The year was 1930. Gandhi led a march of two hundred miles to the Arabian Sea with seventy-eight disciples to protest England’s monopoly on salt in colonial India. Hostess Twinkies were invented. The Motion Picture Production Code (Hays Code) began its imposition of guidelines on the depiction of sex, violence, crime, and religion in movies for the next forty years. Warner Bros. released its first cartoon series, Looney Tunes, which ran until 1969. Sean Connery was born; Sir Arthur Conan Doyle died. And readers of Fort Worth newspapers read these ads and articles:
Just forty-five cents down would get you this $4.95 ($68 today) table lamp at Poindexter Furniture and Carpet on Throckmorton at 5th Street downtown.
But there is history in this ad.
The building that housed Poindexter’s in 1930 was built in 1914 as the Chamber of Commerce auditorium.
The chamber of commerce built the building to host conventions, musical and theatrical productions, and other public events. In 1921 a national KKK official addressed an audience there. On December 28, 1913 the Star-Telegram announced that pianist Ignacy Paderewski, violinist Maud Powell, and opera singer Luisa Tetrazzini would perform.

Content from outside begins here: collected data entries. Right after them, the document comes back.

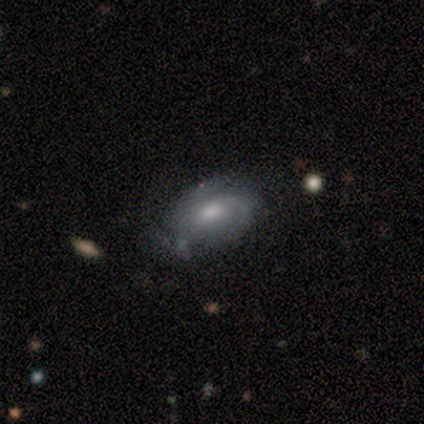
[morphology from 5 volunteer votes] Smooth or featured? featured or disk (80%)
Edge-on disk? no (100%)
Bar? no (75%)
Spiral arms? yes (100%)
Spiral winding? tight (50%)
Spiral arm count? can't tell (75%)
Bulge size? moderate (100%)
Merging? none (80%)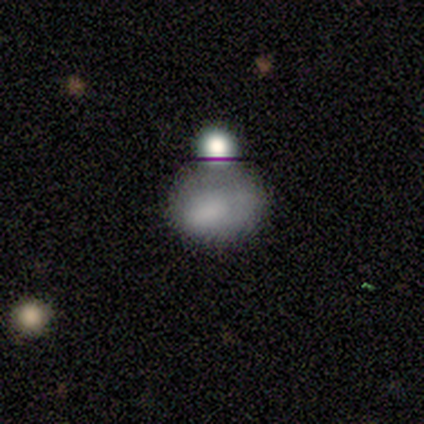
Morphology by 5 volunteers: Smooth or featured? star or artifact (100%)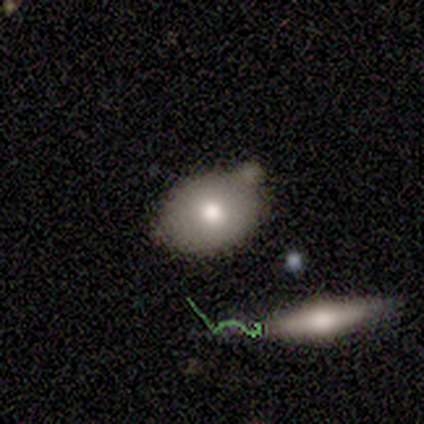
smooth-or-featured: smooth: 80% | star or artifact: 20% | featured or disk: 0%
  how-rounded: in between: 75% | round: 25% | cigar-shaped: 0%
  merging: none: 50% (tied) | minor disturbance: 50% (tied) | major disturbance: 0% | merger: 0%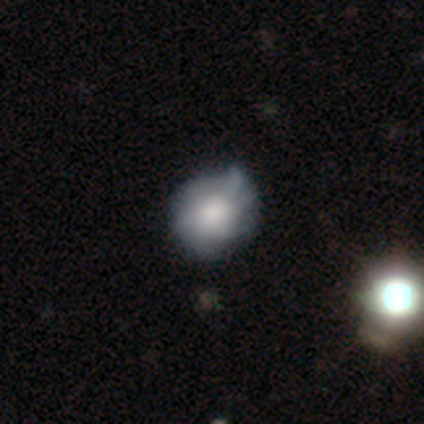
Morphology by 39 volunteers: smooth_or_featured: smooth (p=0.54) [alt: featured or disk p=0.44]
how_rounded: round (p=0.62) [alt: in between p=0.38]
merging: none (p=0.50) [alt: minor disturbance p=0.16]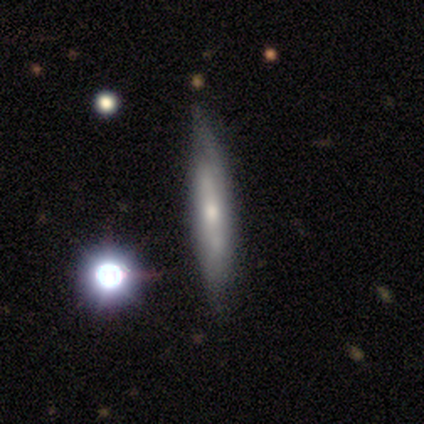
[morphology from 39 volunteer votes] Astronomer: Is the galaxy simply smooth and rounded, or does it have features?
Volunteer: featured or disk — 64%.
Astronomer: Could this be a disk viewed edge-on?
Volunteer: yes — 76%.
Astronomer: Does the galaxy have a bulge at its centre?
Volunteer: none — 42% (runner-up: rounded, 37%).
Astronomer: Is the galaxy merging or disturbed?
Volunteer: none — 66%.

On January 22, 1914 the Star-Telegram printed a full page on the new building and the people who made it possible. The building was designed by Sanguinet and Staats.

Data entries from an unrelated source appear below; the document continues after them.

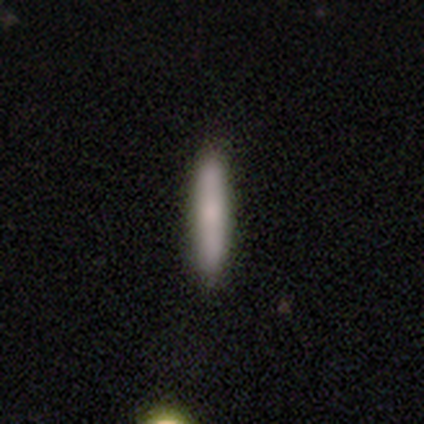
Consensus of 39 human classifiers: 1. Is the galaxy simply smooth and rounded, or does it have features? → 79% smooth, 18% featured or disk, 3% star or artifact.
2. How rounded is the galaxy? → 97% cigar-shaped, 3% in between, 0% round.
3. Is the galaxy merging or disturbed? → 89% none, 5% major disturbance, 3% minor disturbance, 3% merger.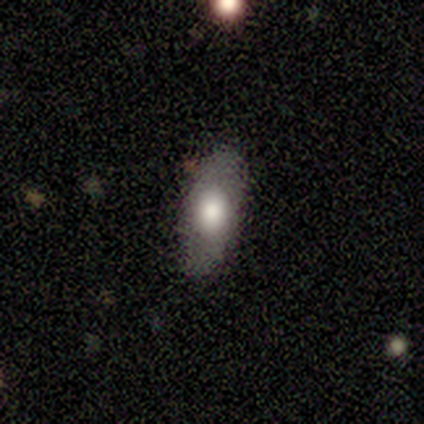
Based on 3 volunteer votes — Overall: smooth (100%). How rounded: in between (67%; cigar-shaped 33%). Merging: none (100%).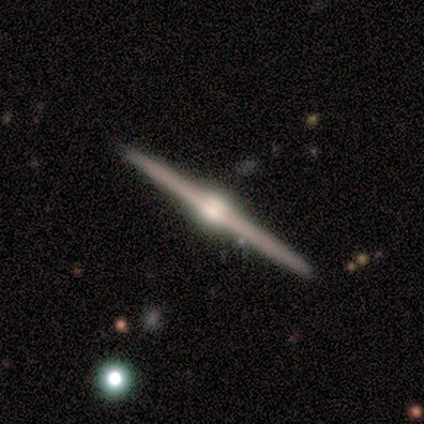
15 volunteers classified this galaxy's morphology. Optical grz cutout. It shows a featured or disk galaxy (80%) viewed edge-on (100%) with a rounded central bulge (100%). Merging: none (100%).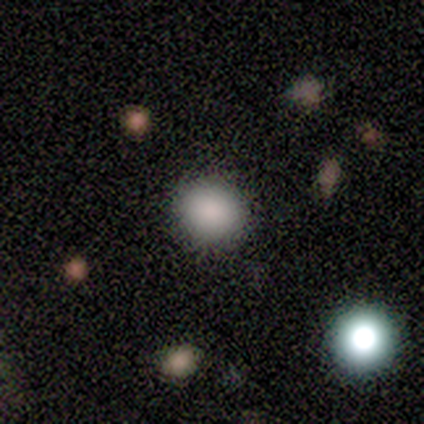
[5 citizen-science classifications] Smooth or featured? 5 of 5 (100%) said smooth. How rounded? 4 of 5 (80%) said round. Merging? 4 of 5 (80%) said none.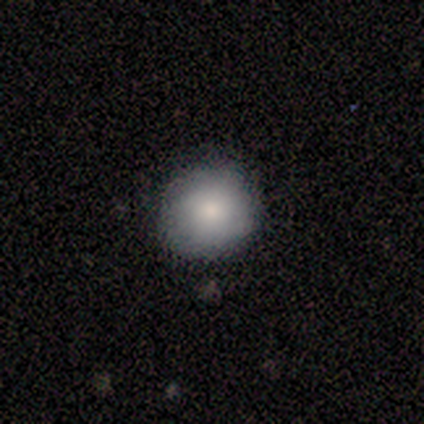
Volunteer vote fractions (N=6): A smooth galaxy with no disk features (100%) that is round (100%).

Vote fractions:
- Smooth or featured? smooth: 100% / featured or disk: 0% / star or artifact: 0%
- How rounded? round: 100% / in between: 0% / cigar-shaped: 0%
- Merging? none: 83% / minor disturbance: 17% / major disturbance: 0% / merger: 0%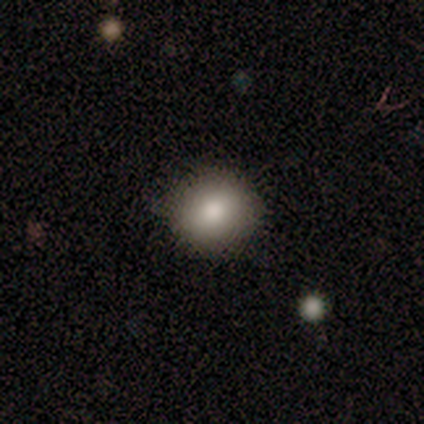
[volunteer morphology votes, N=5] Smooth or featured: smooth — 100%
How rounded: round — 100%
Merging: none — 100%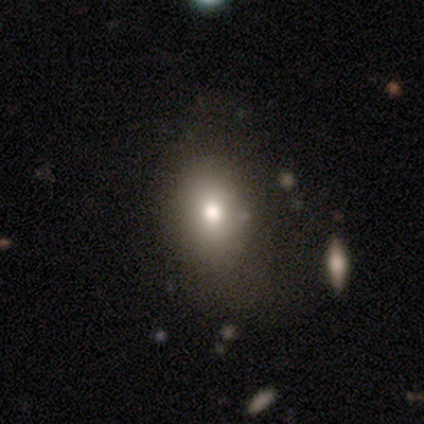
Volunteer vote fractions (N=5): Volunteers were most divided on "smooth or featured": star or artifact: 60%, smooth: 40%, featured or disk: 0%.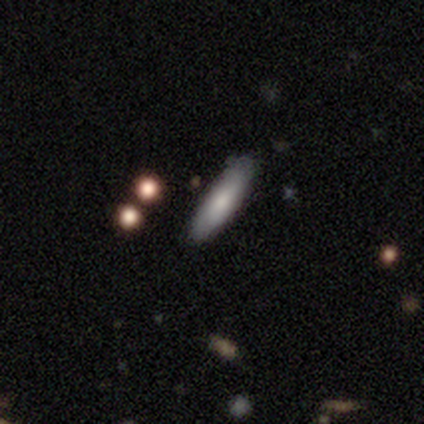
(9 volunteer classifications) Smooth or featured? 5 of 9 (56%) said smooth. How rounded? 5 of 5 (100%) said cigar-shaped. Merging? 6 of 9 (67%) said none.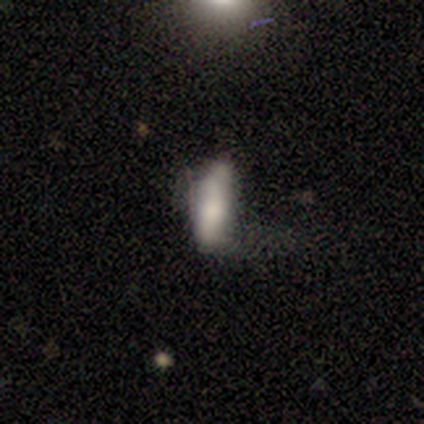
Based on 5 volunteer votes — smooth_or_featured: smooth (p=0.80) [alt: star or artifact p=0.20]
how_rounded: in between (p=0.75) [alt: cigar-shaped p=0.25]
merging: minor disturbance (p=0.75) [alt: none p=0.25]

Clip is from the January 22, 1914 Star-Telegram.
The building opened on January 23, 1914. Clip is from the Star-Telegram.

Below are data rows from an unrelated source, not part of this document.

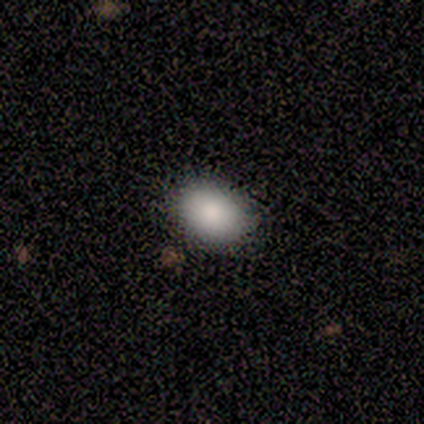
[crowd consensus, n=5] Smooth or featured? 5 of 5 (100%) said smooth. How rounded? 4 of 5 (80%) said in between. Merging? 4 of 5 (80%) said none.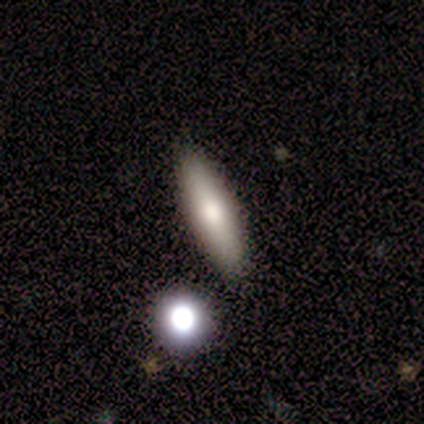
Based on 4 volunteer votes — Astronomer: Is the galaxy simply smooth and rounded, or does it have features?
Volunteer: smooth — 75%.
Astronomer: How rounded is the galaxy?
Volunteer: cigar-shaped — 67%.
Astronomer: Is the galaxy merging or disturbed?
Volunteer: none — 50%.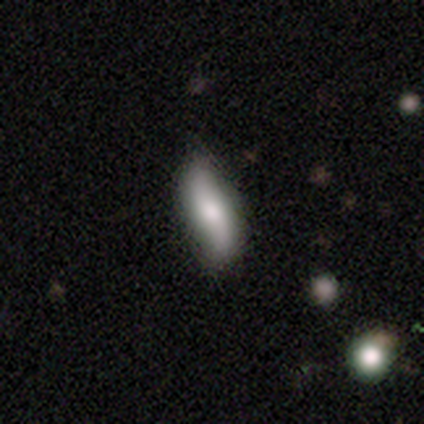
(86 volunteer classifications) Q: Smooth or featured?
A: smooth (45%); runner-up: featured or disk (43%)
Q: How rounded?
A: in between (54%); runner-up: cigar-shaped (46%)
Q: Merging?
A: none (71%); runner-up: minor disturbance (24%)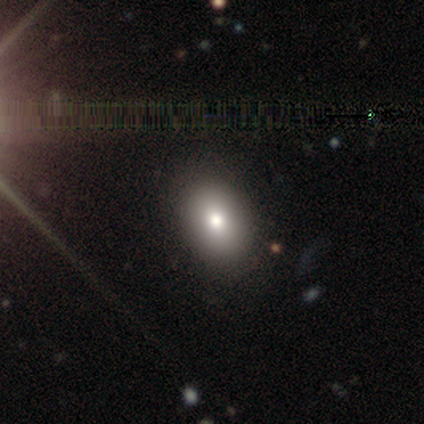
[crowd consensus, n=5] smooth_or_featured: smooth (p=0.60) [alt: star or artifact p=0.40]
how_rounded: round (p=0.67) [alt: in between p=0.33]
merging: none (p=1.00)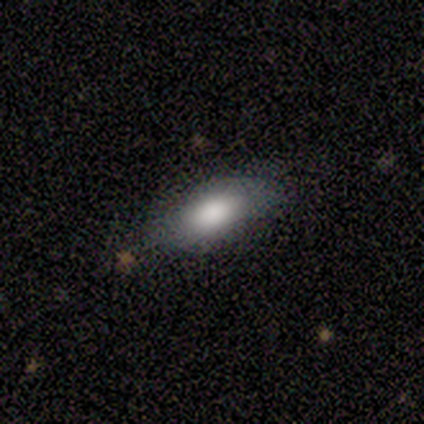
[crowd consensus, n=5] This appears to be a smooth galaxy with no disk features (60%) that is in between round and cigar-shaped (100%). Merging: none (40%, tied with minor disturbance).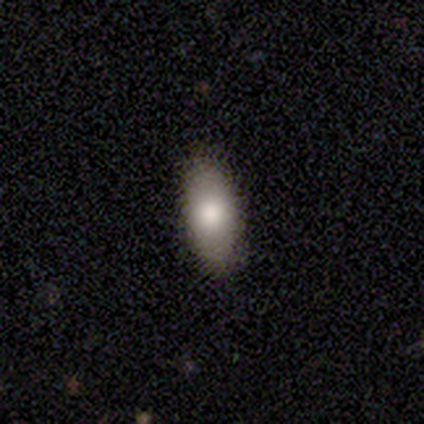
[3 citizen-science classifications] Smooth or featured?
  - smooth: 67% *
  - star or artifact: 33%
  - featured or disk: 0%
How rounded?
  - in between: 100% *
  - round: 0%
  - cigar-shaped: 0%
Merging?
  - none: 100% *
  - minor disturbance: 0%
  - major disturbance: 0%
  - merger: 0%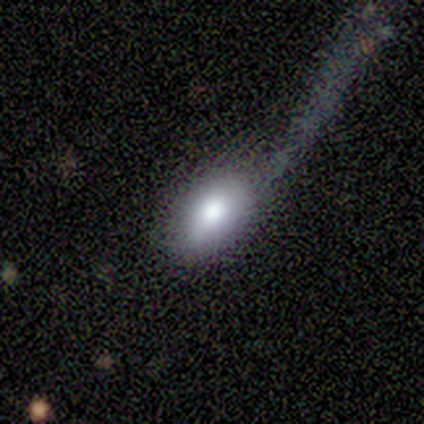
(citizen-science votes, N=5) Morphology: type=smooth (40%, tied with featured or disk); roundness=round (50%, tied with in between); merging=none (50%, tied with major disturbance).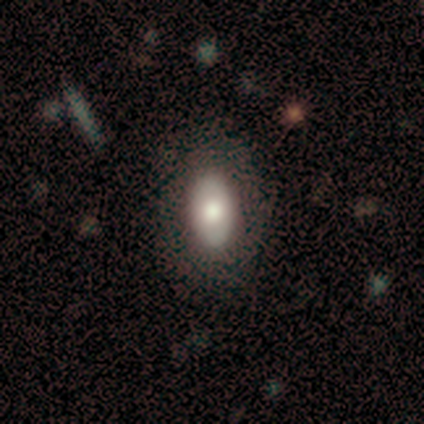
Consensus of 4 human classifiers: Smooth or featured: smooth — 50% (featured or disk — 25%)
How rounded: in between — 100%
Merging: none — 67% (minor disturbance — 33%)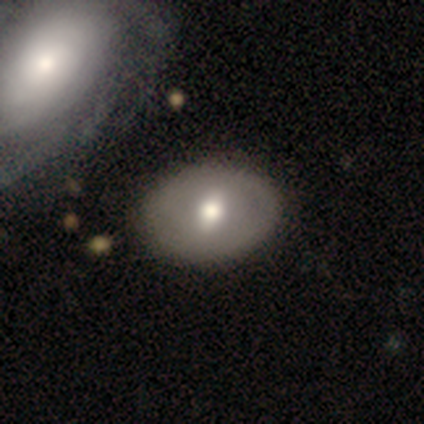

The next day, after J. Frank Norris was acquitted of arson, a victory rally was held in the new auditorium.
The building was featured in B. B. Paddock‘s 1922 History of Texas. In the left background can be seen the dome of First Methodist Episcopal (South) Church at the corner of West 7th and Taylor streets. That lot is now the Oil and Gas Building.
In later years the chamber building was modified for commercial use and lost its auditorium and elevated three-arch entrance. In the 1950s the building housed Phoenix Furniture Store. In the 1960s it housed the Lord’s Supper display. In the 1970s Fort Worth National Bank replaced this magnificent building with magnificent parking lot.
Next door the home of First Christian Church, Fort Worth’s oldest congregation (1855), survives.
The current First Christian Church building (opened 1916) replaced this one depicted in Greater Fort Worth, 1907.
The Tivoli on Magnolia Avenue had Clara Bow in “a merry mixup of matrimonial errors”; the Majestic had sixty talented Fort Worth youngsters; the Worth had Kay Francis, “the screen’s best dressed woman.”
In 1930 a console radio was a piece of furniture. Atwater Kent advertised two models for $109 and $121 (less tubes). That’s $1,500-$1,650 today.
In 1930 Fort Worth had seventeen Helpy-Selfy stores offering “free Yellow cab service Saturday.”
Jack Long had begun the chain of stores in the 1920s and sold franchises. A few of the Helpy-Selfy buildings survive. Clip is from the September 15, 1929 Dallas Morning News.
A Cities Service gas station opened April 19 on Park Hill Drive (not Park Place Boulevard) at Lubbock Avenue. Cities Service became Citgo.
The building today houses Parkhill’s Jewelry & Gifts.
Prominent Chicago businessman Alphonse Capone was named treasurer as a merger was announced among competitors in the South Side adult beverage industry.
The Hay’s Code didn’t take full effect until 1934. 1933 produced a plethora of raunchy movies: Mae West movies, “Golddiggers of 1933,” “Red Headed Woman,” “Baby Face,” and many more.